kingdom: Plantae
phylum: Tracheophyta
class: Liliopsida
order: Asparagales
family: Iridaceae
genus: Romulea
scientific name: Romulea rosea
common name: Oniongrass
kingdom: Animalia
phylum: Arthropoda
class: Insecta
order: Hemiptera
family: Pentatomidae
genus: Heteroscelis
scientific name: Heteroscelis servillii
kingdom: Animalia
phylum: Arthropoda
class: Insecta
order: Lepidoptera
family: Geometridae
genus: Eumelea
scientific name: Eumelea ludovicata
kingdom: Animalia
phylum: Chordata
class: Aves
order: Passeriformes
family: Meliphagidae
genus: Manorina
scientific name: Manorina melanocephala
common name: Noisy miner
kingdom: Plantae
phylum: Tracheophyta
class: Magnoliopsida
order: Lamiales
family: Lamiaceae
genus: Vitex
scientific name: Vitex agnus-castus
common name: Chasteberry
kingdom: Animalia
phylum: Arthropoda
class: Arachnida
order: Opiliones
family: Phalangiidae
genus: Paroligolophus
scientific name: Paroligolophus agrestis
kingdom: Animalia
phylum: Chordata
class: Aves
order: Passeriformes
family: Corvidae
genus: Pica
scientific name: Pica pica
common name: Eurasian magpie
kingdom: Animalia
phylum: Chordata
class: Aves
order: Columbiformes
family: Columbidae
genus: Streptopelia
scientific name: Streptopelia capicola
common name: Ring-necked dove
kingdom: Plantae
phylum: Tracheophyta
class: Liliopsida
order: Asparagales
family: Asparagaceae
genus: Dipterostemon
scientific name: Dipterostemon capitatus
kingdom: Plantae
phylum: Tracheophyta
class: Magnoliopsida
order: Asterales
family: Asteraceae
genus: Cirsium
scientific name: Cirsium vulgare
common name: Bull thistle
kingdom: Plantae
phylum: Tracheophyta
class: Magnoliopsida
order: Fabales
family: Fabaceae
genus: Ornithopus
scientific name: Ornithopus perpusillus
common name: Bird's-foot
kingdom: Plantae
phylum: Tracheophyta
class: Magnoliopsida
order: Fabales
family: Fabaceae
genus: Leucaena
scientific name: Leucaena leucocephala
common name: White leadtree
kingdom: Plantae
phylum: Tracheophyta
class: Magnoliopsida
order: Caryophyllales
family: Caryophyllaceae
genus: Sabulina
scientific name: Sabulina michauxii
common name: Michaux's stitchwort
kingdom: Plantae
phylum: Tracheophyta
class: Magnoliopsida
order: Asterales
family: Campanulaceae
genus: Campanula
++++++
What to work on >>
List each line above that contains the string "common". Case counts.

Task output >>
common name: Oniongrass
common name: Noisy miner
common name: Chasteberry
common name: Eurasian magpie
common name: Ring-necked dove
common name: Bull thistle
common name: Bird's-foot
common name: White leadtree
common name: Michaux's stitchwort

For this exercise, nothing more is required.